• _ZADANIE PISEMNE A_
Przepisz wiernie wiersze z wpisów, zaczynając od wiersza zawierającego "Page size: 1914x1353." i kończąc na wierszu zawierającym "text_box Harmoninen voima". Oba te wiersze również mają się znaleźć w odpowiedzi.

SZTANDAR – HISTORIA – SYMBOL

Marek Czajkowski

 

Uroczystości z okazji obchodów 25-lecia istnienia NSZZ „Solidarność” stworzyły doskonałą możliwość aby w sposób podniosły złożyć hołd wszystkim tym, których odwaga, wytrwałość, poświęcenie, cierpienie a nawet ofiara życia stały się źródłem siły, idei, prawdy i solidarności. Wyrazy głębokiego szacunku i pamięci należą się wszystkim uczestnikom spontanicznego zrywu, którzy broniąc ludzkiej godności upomnieli się o sprawiedliwość w życiu publicznym, wywalczyli wolność i demokrację. Przy tak doniosłej okazji ożywają słowa: Godność, Sprawiedliwość, Honor, Ojczyzna.

• _WPISY ZBIORU DANYCH_

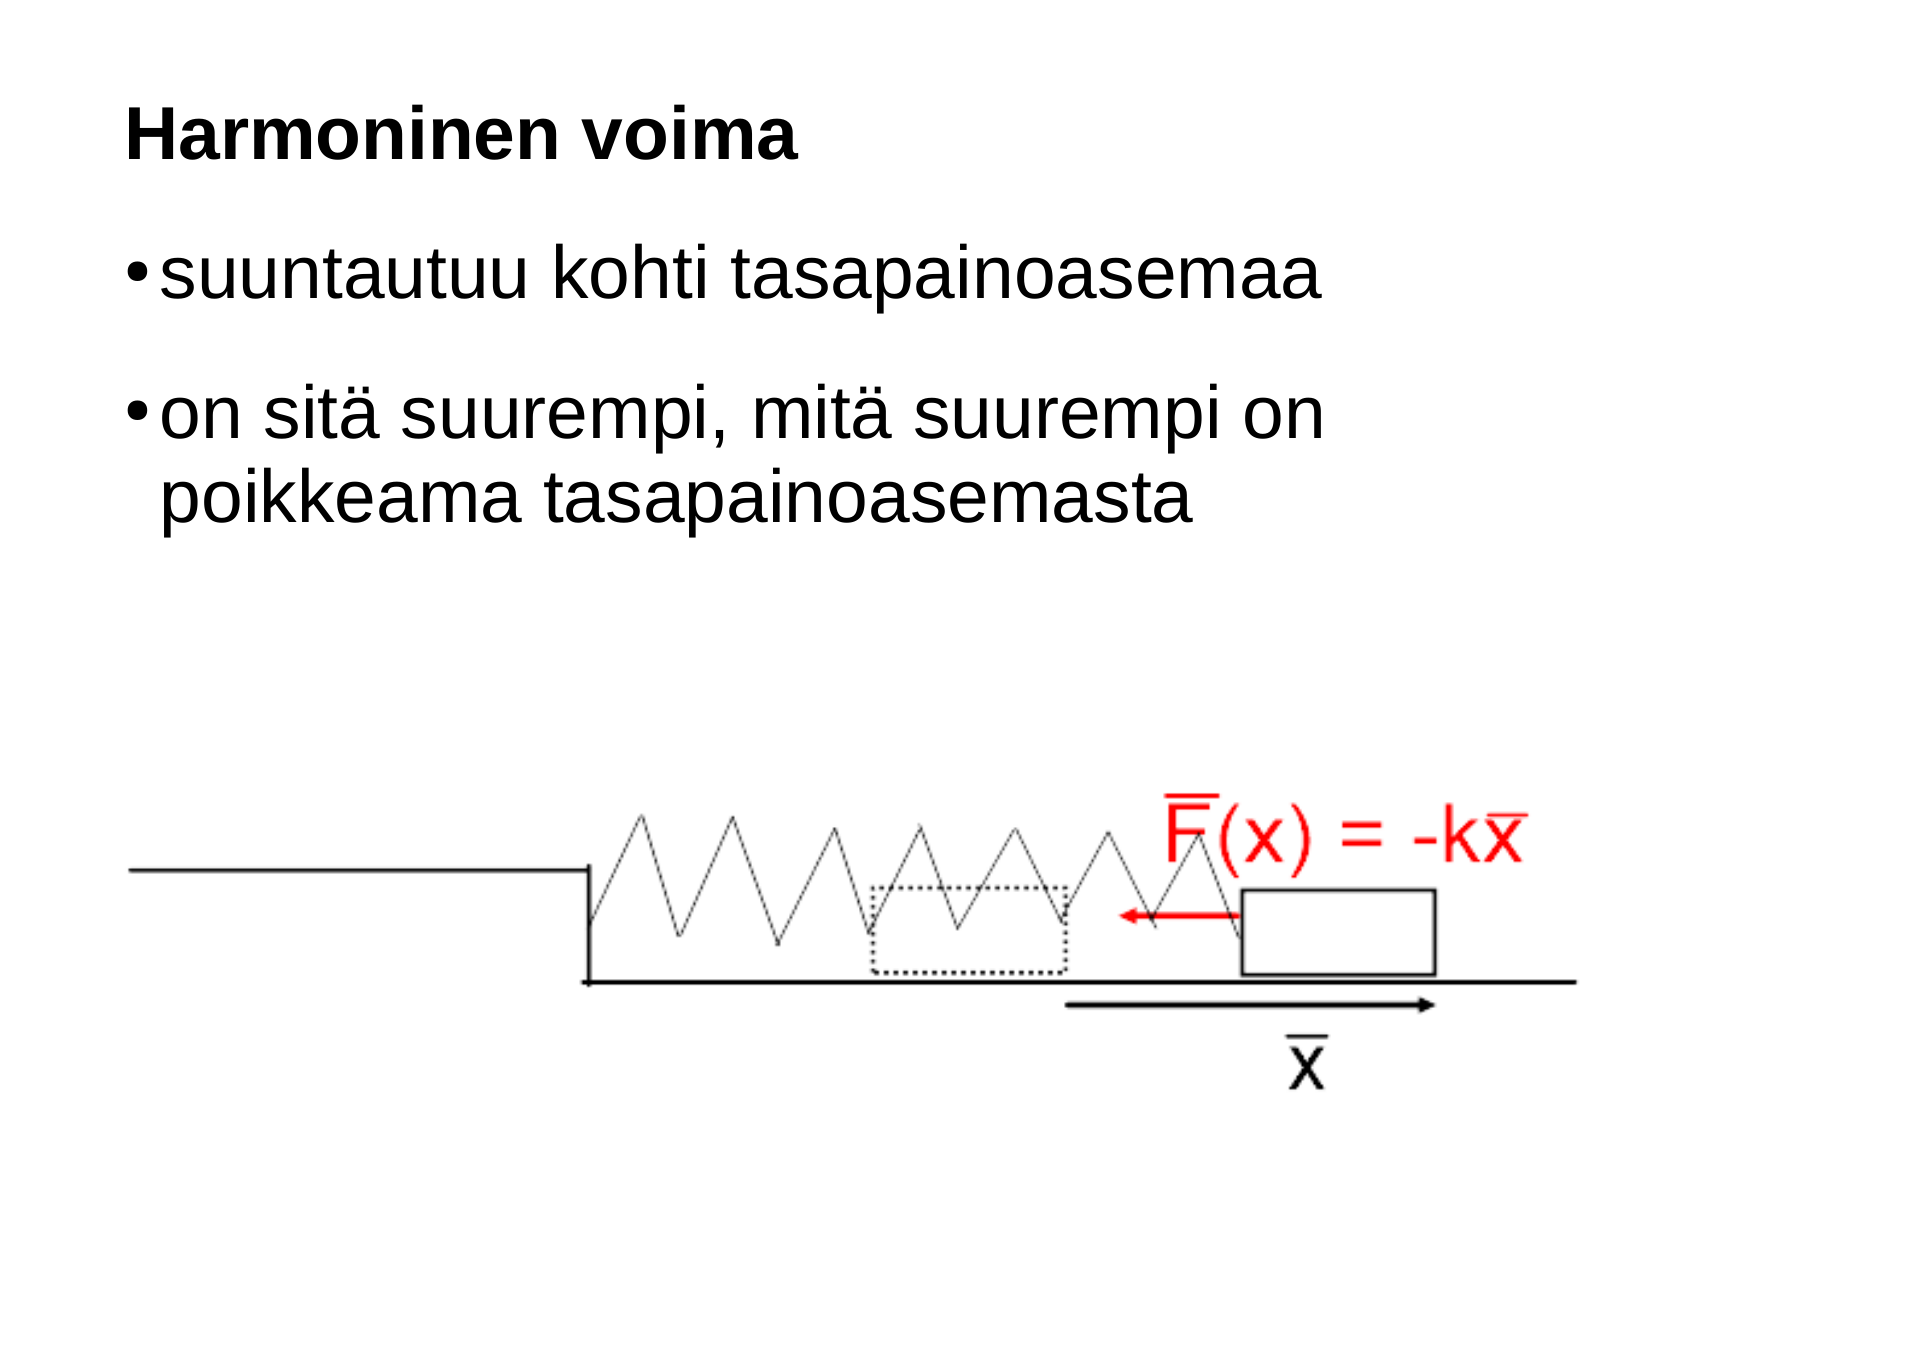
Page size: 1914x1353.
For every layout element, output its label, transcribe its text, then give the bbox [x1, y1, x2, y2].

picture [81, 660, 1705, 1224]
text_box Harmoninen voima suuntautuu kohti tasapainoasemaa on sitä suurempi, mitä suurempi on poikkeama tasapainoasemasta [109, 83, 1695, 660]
--
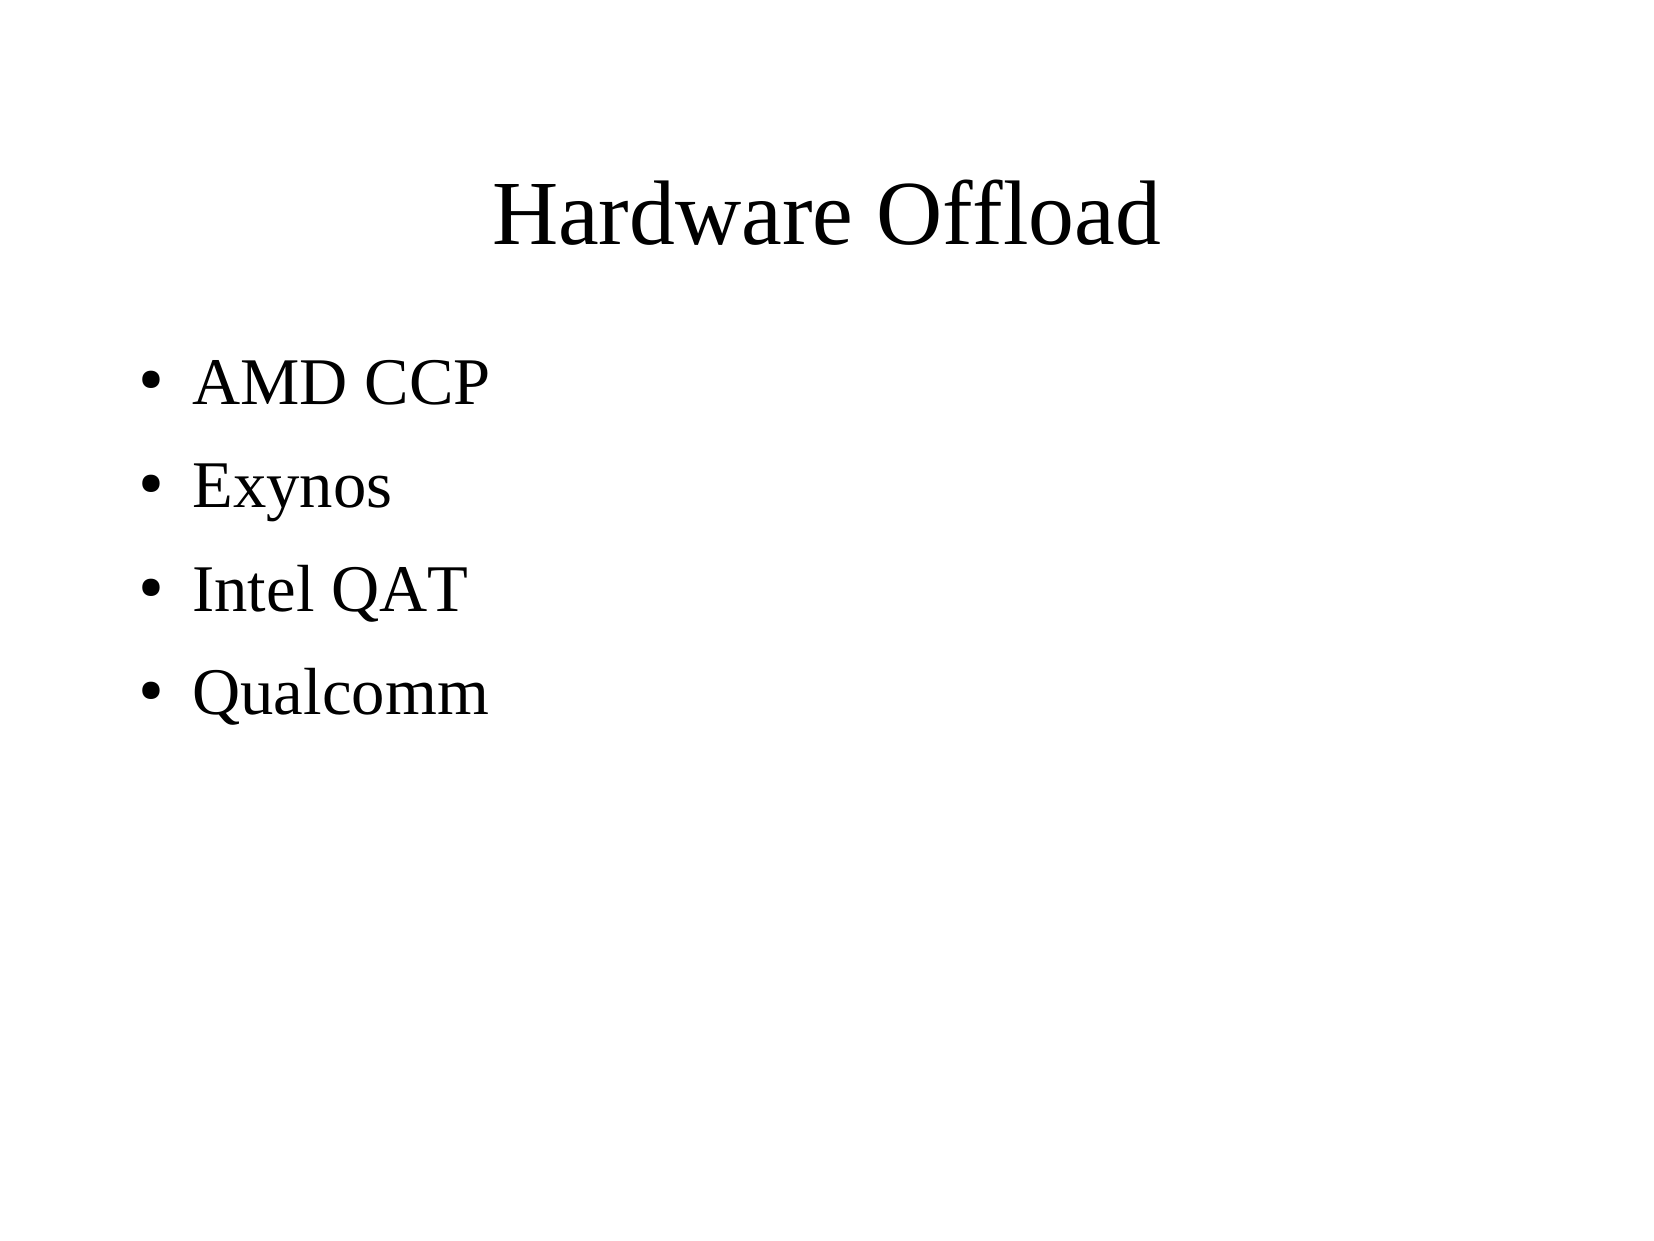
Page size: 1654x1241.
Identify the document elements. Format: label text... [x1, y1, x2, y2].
==
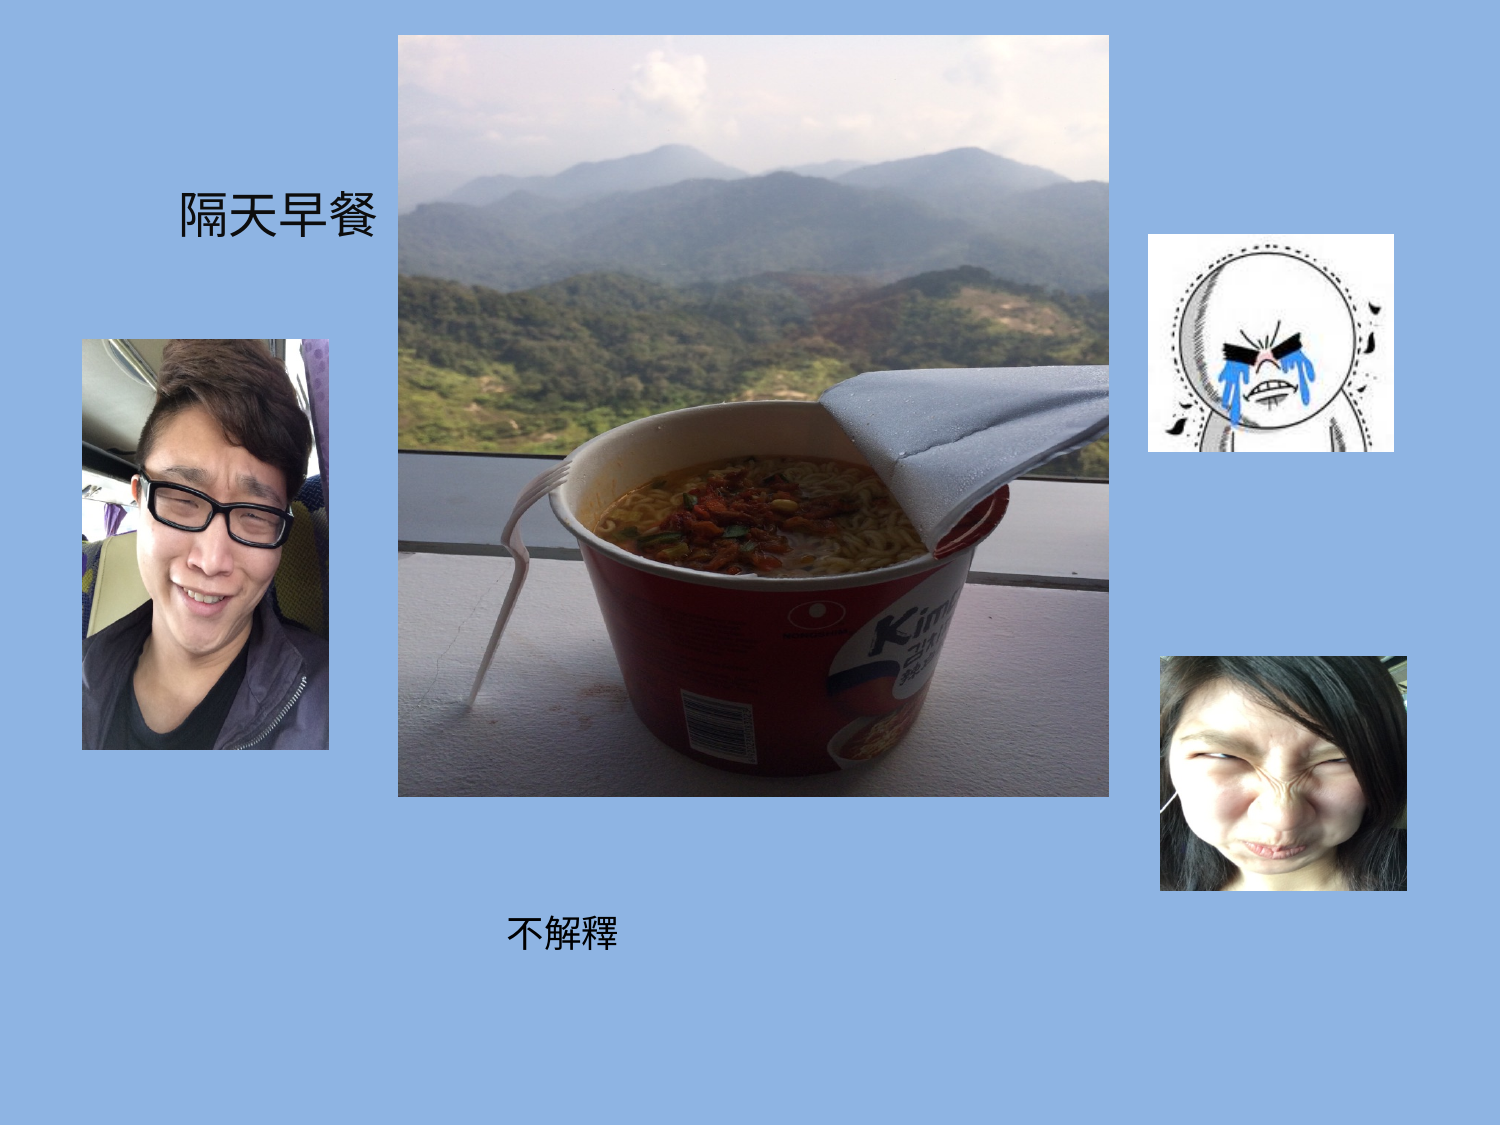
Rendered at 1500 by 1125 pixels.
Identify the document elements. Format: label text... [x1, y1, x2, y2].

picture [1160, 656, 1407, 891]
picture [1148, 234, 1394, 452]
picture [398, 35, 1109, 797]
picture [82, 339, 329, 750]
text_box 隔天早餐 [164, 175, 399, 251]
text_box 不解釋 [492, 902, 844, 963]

• _ZADANIE PISEMNE B_
Oceń, czy poniższe stwierdzenia zgadzają się z tekstem źródłowym. Przy każdym odpowiedz „tak” lub „nie” i przytocz rozstrzygające słowa tekstu bez żadnych zmian.
(i) Uroczystości odbywały się z okazji 50-lecia istnienia NSZZ „Solidarność”.
(ii) Uczestnicy zrywu wywalczyli wolność i demokrację.
(iii) Wśród słów, które ożywają przy tej okazji, jest słowo „Honor”.

• _WYNIK ĆWICZENIA A_
Page size: 1914x1353.
For every layout element, output its label, transcribe its text, then give the bbox [x1, y1, x2, y2].

picture [81, 660, 1705, 1224]
text_box Harmoninen voima suuntautuu kohti tasapainoasemaa on sitä suurempi, mitä suurempi on poikkeama tasapainoasemasta [109, 83, 1695, 660]

• _WYNIK ĆWICZENIA B_
(i) Nie, „z okazji obchodów 25-lecia istnienia NSZZ „Solidarność””.
(ii) Tak, „wywalczyli wolność i demokrację”.
(iii) Tak, „Godność, Sprawiedliwość, Honor, Ojczyzna”.